**Page excerpt:**
+ + + + + + +
Darwin’s ‘Strangest’ Beast Finds Place on Tree
“Toxodon is perhaps one of the strangest animals ever discovered,” wrote Charles Darwin, a man who was no stranger to strangeness. He first encountered the creature in Uruguay on November 26th, 1834. “Having heard of some giant’s bones at a neighbouring farm-house…, I rode there accompanied by my host, and purchased for the value of eighteen pence the head of the Toxodon,” he later wrote.
The beast’s skeleton, once fully assembled, was a baffling mish-mash of traits. It was huge like a rhino, but it had the chiselling incisors of a rodent—its name means “arched tooth”—and the high-placed eyes and nostrils of a manatee or some other aquatic mammal. “How wonderfully are the different orders, at present time so well separated, blended together in different points of the structure of the toxodon!” Darwin wrote.
Those conflicting traits have continued to confuse scientists. Hundreds of large hoofed mammals have since been found in South America, and they fall into some 280 genera. Scientists still argue about when these mysterious beasts first evolved, whether they belong to one single group or several that evolved separately, and, mainly, which other mammals they were related too. “That’s been difficult to address because they have features that they share with a lot of different groups from across the mammalian tree,” says Ian Barnes from the Natural History Museum in London. “To some degree, people have circled around the same set of evidence for 180 years.”
+ + + + + + +
From the Toxodon article above, copy the passage that begins with the words "Darwin’s ‘Strangest’ Beast" and ends with the words "he later wrote.", character for character.
+ + + + + + +
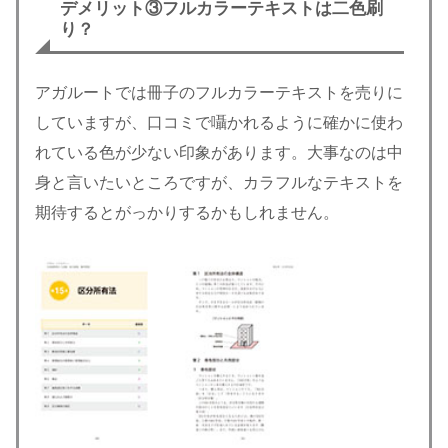
デメリット③
フルカラーテキストは二色刷
り？
アガルートでは冊子のフルカラーテキストを売りに
していますが、口コミで囁かれるように確かに使わ
れている色が少ない印象があります。大事なのは中
身と言いたいところですが、カラフルなテキストを
期待するとがっかりするかもしれません。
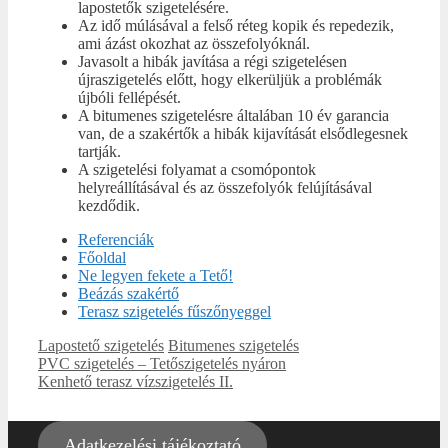
lapostetők szigetelésére.
Az idő múlásával a felső réteg kopik és repedezik,
ami ázást okozhat az összefolyóknál.
Javasolt a hibák javítása a régi szigetelésen
újraszigetelés előtt, hogy elkerüljük a problémák
újbóli fellépését.
A bitumenes szigetelésre általában 10 év garancia
van, de a szakértők a hibák kijavítását elsődlegesnek
tartják.
A szigetelési folyamat a csomópontok
helyreállításával és az összefolyók felújításával
kezdődik.
Referenciák
Főoldal
Ne legyen fekete a Tető!
Beázás szakértő
Terasz szigetelés fűszőnyeggel
Kategória
Címkék
Lapostető szigetelés
Bitumenes szigetelés
PVC szigetelés – Tetőszigetelés nyáron
Kenhető terasz vízszigetelés II.
Adatkezelési tájékoztató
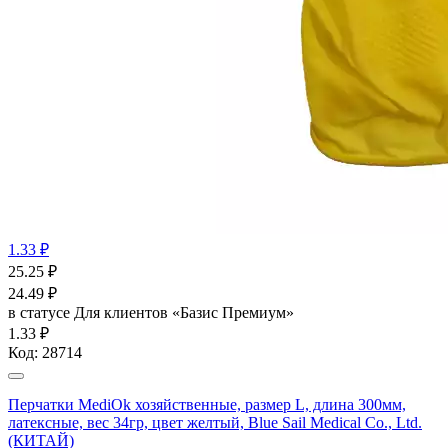
1.33 ₽
25.25
₽
24.49
₽
в статусе
Для клиентов «Базис Премиум»
1.33 ₽
Код:
28714
Перчатки MediOk хозяйственные, размер L, длина 300мм,
латексные, вес 34гр, цвет желтый, Blue Sail Medical Co., Ltd.
(КИТАЙ)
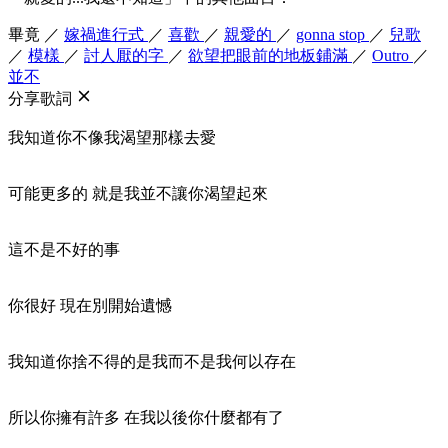
畢竟
／
嫁禍進行式
／
喜歡
／
親愛的
／
gonna stop
／
兒歌
／
模樣
／
討人厭的字
／
欲望把眼前的地板鋪滿
／
Outro
／
並不
分享歌詞
我知道你不像我渴望那樣去愛
可能更多的 就是我並不讓你渴望起來
這不是不好的事
你很好 現在別開始遺憾
我知道你捨不得的是我而不是我何以存在
所以你擁有許多 在我以後你什麼都有了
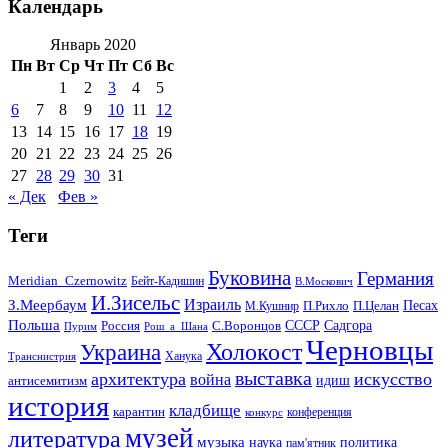
Календарь
Январь 2020
Пн
Вт
Ср
Чт
Пт
Сб
Вс
1
2
3
4
5
6
7
8
9
10
11
12
13
14
15
16
17
18
19
20
21
22
23
24
25
26
27
28
29
30
31
« Дек
Фев »
Теги
Буковина
Германия
Meridian_Czernowitz
Бейт-Кадишин
В.Москович
И.Зисельс
Израиль
З.Меербаум
Песах
П.Рихло
П.Целан
М.Кушнир
Польша
СССР
Садгора
Россия
С.Воронцов
Пурим
Рош_а_Шана
Черновцы
Холокост
Украина
Ханука
Транснистрия
выставка
архитектура
искусство
война
идиш
антисемитизм
история
кладбище
карантин
конференция
конкурс
музей
литература
музыка
наука
политика
пам'ятник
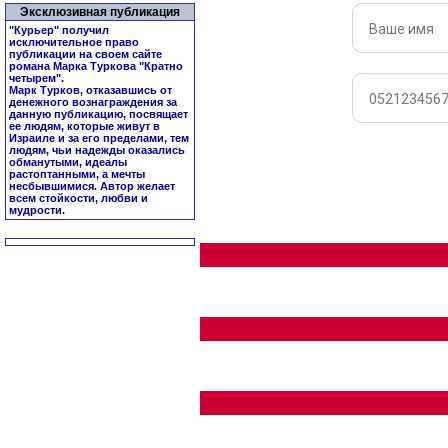
Эксклюзивная публикация
"Курьер" получил
исключительное право
публикации на своем сайте
романа Марка Туркова "
Кратно
четырем
".
Марк Турков, отказавшись от
денежного вознаграждения за
данную публикацию, посвящает
ее людям, которые живут в
Израиле и за его пределами, тем
людям, чьи надежды оказались
обманутыми, идеалы
растоптанными, а мечты
несбывшимися. Автор желает
всем стойкости, любви и
мудрости.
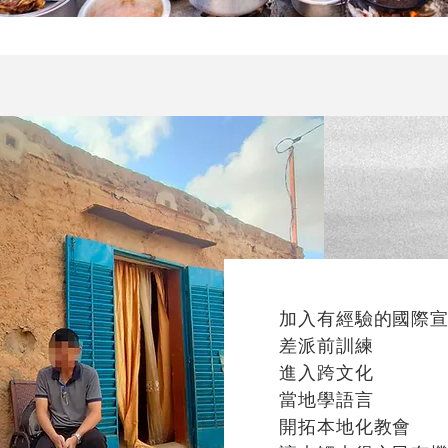
加入有經驗的國際
差派前訓練
進入跨文化
當地學語言
開拓本地化教會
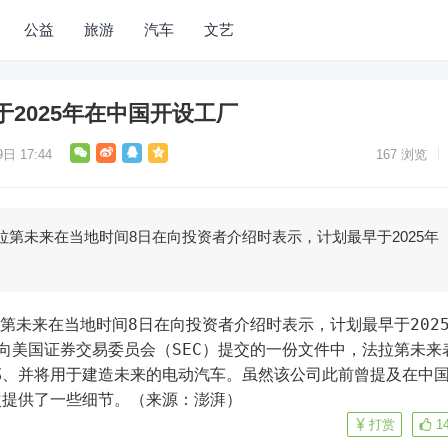
公益
旅游
汽车
文艺
2025年在中国开设工厂
日 17:44
167
浏览
拉第未来在当地时间8日在向投资者介绍时表示，计划最早于2025年
拉第未来在当地时间8日在向投资者介绍时表示，计划最早于202
向美国证券交易委员会（SEC）提交的一份文件中，法拉第未来
部、并将用于建造未来的电动汽车。虽然该公司此前曾提及在中
次提供了一些细节。（来源：澎湃）
打赏
1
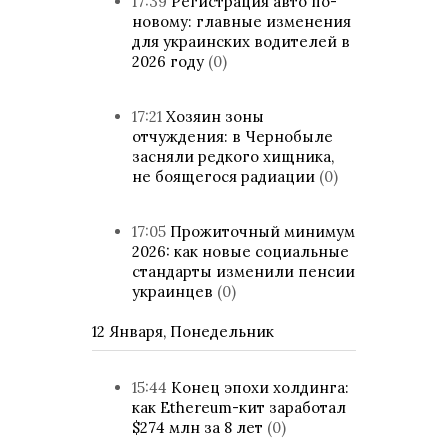
17:39
Регистрация авто по-
новому: главные изменения
для украинских водителей в
2026 году
(0)
17:21
Хозяин зоны
отчуждения: в Чернобыле
засняли редкого хищника,
не боящегося радиации
(0)
17:05
Прожиточный минимум
2026: как новые социальные
стандарты изменили пенсии
украинцев
(0)
12 Января, Понедельник
15:44
Конец эпохи холдинга:
как Ethereum-кит заработал
$274 млн за 8 лет
(0)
+ + + + + + +
**Output for this exercise:**
Darwin’s ‘Strangest’ Beast Finds Place on Tree
“Toxodon is perhaps one of the strangest animals ever discovered,” wrote Charles Darwin, a man who was no stranger to strangeness. He first encountered the creature in Uruguay on November 26th, 1834. “Having heard of some giant’s bones at a neighbouring farm-house…, I rode there accompanied by my host, and purchased for the value of eighteen pence the head of the Toxodon,” he later wrote.